A lovely and elegant jar, the everted rounded rim with flat upper surface tapers to a narrow neck all painted in black, broadens to a piriform body decorated with a painted black band at its greatest diameter.
A related example is at the Louvre Museum, found in tomb J24 in the necropolis of Elaeus, in Thracian Chersonese during the Excavations of the archaeological section of the French Eastern Army, 1922, Accession number Élé 40 (CA 4061).
These jars have been found at Sardis as well as around the Mediterranean. Because they seem to have been a speciality of Lydia, modern scholars call this type of vase a lydion. Such jars probably contained baccaris, a perfume for which Sardis was noted in antiquity.
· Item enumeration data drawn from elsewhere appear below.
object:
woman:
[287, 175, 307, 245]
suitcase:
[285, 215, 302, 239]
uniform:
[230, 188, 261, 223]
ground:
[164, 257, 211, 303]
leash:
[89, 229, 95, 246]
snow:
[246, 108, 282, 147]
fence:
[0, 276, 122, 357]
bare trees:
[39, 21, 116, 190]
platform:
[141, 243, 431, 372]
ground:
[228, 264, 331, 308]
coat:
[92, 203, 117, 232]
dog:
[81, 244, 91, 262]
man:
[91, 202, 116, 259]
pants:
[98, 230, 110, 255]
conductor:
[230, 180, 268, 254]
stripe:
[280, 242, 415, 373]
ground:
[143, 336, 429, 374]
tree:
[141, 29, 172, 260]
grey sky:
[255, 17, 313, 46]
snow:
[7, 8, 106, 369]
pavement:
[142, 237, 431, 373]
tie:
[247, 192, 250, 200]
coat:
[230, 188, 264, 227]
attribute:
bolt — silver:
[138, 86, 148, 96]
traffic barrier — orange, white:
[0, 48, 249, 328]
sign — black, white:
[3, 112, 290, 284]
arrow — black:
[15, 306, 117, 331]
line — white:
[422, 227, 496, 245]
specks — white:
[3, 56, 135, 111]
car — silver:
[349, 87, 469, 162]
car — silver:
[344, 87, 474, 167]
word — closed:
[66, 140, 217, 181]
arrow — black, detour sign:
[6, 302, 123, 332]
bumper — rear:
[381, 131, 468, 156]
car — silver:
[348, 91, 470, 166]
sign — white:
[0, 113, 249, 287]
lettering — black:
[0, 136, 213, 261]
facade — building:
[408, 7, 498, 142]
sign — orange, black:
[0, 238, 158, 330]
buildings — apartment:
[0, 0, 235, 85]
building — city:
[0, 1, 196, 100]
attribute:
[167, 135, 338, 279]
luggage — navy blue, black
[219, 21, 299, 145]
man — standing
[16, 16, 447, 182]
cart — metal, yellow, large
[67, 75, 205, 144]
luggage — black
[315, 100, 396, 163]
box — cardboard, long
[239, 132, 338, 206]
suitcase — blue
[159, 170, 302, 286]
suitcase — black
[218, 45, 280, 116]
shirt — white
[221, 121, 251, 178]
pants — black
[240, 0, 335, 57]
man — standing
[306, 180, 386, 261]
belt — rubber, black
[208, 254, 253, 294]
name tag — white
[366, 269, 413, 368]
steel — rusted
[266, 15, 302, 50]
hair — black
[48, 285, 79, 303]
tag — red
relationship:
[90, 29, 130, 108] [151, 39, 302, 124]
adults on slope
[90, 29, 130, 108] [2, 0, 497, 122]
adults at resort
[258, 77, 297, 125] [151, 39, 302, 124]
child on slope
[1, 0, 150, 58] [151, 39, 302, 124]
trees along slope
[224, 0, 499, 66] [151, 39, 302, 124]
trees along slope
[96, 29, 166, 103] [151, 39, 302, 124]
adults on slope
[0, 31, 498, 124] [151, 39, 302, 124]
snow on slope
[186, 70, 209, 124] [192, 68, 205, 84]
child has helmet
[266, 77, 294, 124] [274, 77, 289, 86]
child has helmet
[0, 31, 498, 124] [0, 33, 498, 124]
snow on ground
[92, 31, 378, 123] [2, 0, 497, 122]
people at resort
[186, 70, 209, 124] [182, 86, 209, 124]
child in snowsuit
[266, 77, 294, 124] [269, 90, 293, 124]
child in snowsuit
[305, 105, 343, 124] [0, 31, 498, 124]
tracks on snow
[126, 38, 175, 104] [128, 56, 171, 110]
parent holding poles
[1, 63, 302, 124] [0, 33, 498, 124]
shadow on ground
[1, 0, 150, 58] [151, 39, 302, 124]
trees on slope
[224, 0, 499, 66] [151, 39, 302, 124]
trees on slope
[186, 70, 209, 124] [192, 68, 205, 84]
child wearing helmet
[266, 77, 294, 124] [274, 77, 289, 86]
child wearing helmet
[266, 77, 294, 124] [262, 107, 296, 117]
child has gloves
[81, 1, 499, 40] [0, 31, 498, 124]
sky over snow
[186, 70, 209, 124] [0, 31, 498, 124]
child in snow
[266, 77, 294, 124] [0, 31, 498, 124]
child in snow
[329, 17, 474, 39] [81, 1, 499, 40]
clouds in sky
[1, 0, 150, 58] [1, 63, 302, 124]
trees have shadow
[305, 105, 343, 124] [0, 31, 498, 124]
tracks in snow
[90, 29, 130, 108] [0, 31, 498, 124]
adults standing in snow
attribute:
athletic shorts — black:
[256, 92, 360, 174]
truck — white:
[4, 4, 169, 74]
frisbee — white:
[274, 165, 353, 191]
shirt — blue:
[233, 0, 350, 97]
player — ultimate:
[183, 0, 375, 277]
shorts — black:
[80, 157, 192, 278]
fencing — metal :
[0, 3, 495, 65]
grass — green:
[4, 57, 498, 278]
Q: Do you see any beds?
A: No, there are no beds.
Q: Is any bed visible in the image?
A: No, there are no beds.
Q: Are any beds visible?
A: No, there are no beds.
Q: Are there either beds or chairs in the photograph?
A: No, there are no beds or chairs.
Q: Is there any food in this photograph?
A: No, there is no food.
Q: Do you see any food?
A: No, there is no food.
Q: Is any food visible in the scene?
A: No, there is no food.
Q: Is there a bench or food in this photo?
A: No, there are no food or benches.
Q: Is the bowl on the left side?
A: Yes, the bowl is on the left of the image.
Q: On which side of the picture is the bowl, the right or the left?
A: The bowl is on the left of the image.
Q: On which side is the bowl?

Sardis was one of the great cities of Asia Minor. As the capital of Lydia (a kingdom located in western Turkey, inland from modern Izmir), Sardis achieved fame and wealth especially under the last Lydian king, Croesus, before succumbing to the Persian conquest in the mid-sixth century B.C. The city's wealth and prosperity can be attributed to its location, ideal for trade and commerce, and to its abundant source of water and mineral resources, most notably the legendary gold-bearing sands of the Pactolus stream.
Condition: Minor chip to the rim that has been restored in white, minor losses to the black glaze in places stem and foot missing otherwise in very good condition overall.
Dimensions: Height: 6.5cm (2.6in).
Provenance: Private New Jersey collection acquired prior to 1960.